## [Provided data]

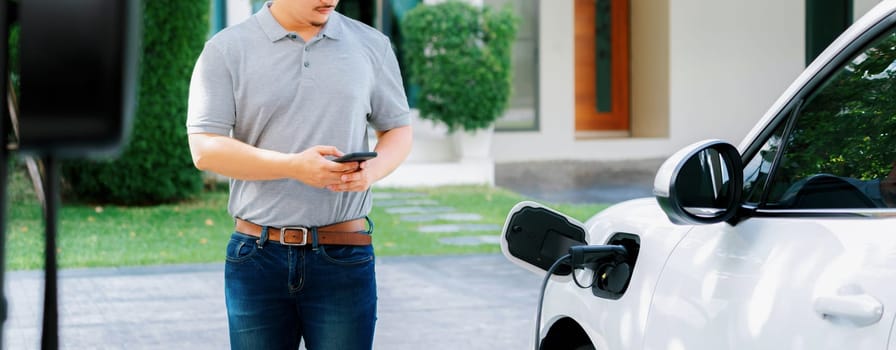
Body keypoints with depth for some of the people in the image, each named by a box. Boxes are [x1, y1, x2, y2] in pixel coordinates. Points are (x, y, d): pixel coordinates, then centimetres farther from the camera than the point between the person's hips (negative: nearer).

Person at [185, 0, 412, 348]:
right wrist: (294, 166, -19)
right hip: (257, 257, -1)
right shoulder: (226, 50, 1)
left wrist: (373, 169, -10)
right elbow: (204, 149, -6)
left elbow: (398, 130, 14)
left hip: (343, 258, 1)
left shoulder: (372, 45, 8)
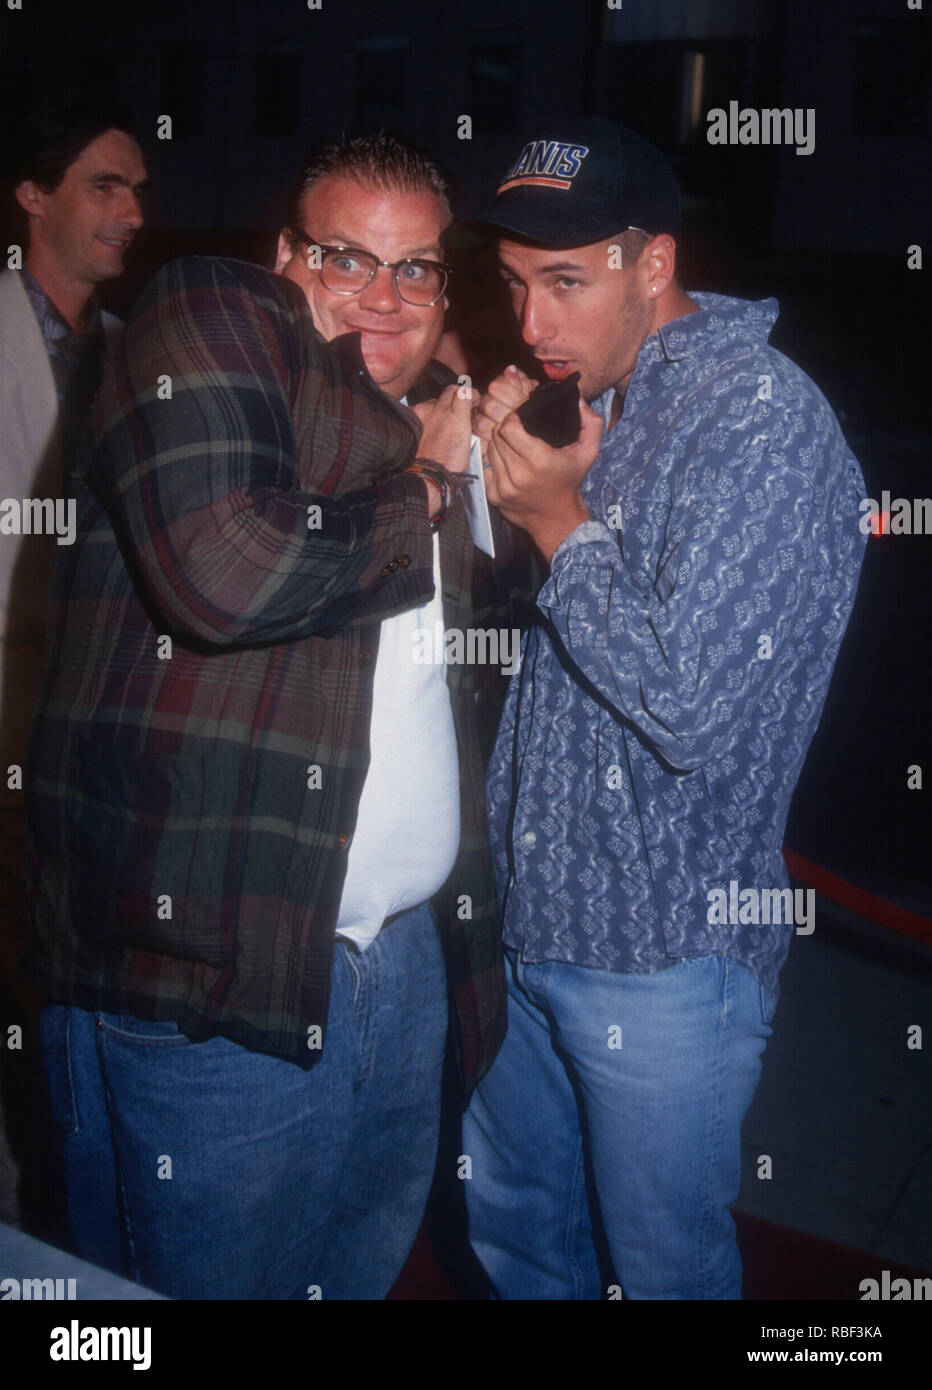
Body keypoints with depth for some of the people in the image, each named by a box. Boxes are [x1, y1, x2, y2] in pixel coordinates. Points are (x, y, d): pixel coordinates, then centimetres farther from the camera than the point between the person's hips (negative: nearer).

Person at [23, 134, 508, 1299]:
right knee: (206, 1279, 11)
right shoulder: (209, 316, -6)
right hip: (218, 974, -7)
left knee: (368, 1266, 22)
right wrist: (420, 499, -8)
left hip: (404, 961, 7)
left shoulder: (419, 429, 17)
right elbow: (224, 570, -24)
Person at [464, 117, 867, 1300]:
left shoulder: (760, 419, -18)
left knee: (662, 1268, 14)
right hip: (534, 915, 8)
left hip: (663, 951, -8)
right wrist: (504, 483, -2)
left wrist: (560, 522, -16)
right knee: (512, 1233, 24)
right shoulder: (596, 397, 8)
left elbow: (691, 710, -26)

## [What to produce]
Copy out every line of the records above word for word, leaving out the pictures.

## [Solution to the exercise]
Body keypoints with depth for some of the people in the image, each named by a box. Boxes are [x1, y1, x2, y2] in pixel coordinates. Points are (x, y, d): pixel coordinates, then centimetres farther from the camera than the point between the person's hips (negative: nearer).

Person at [185, 0, 412, 348]:
right wrist: (294, 166, -19)
right hip: (257, 257, -1)
right shoulder: (226, 50, 1)
left wrist: (373, 169, -10)
right elbow: (204, 149, -6)
left elbow: (398, 130, 14)
left hip: (343, 258, 1)
left shoulder: (372, 45, 8)
Body keypoints with depth for some of the people in the image, each named by a box. Boxes are [x1, y1, x2, y2] in pixel coordinates. Points are (x, y, d): pixel coordinates, then centimetres farther from the camera than the point between the person's hips (negative: nearer).

Person at [23, 134, 508, 1299]:
right knee: (206, 1279, 11)
right shoulder: (209, 316, -6)
right hip: (218, 974, -7)
left knee: (368, 1266, 22)
right wrist: (420, 499, -8)
left hip: (404, 961, 7)
left shoulder: (419, 429, 17)
right elbow: (224, 570, -24)
Person at [464, 117, 867, 1300]:
left shoulder: (760, 419, -18)
left knee: (662, 1268, 14)
right hip: (534, 915, 8)
left hip: (663, 951, -8)
right wrist: (504, 483, -2)
left wrist: (560, 522, -16)
right knee: (512, 1233, 24)
right shoulder: (596, 397, 8)
left elbow: (691, 710, -26)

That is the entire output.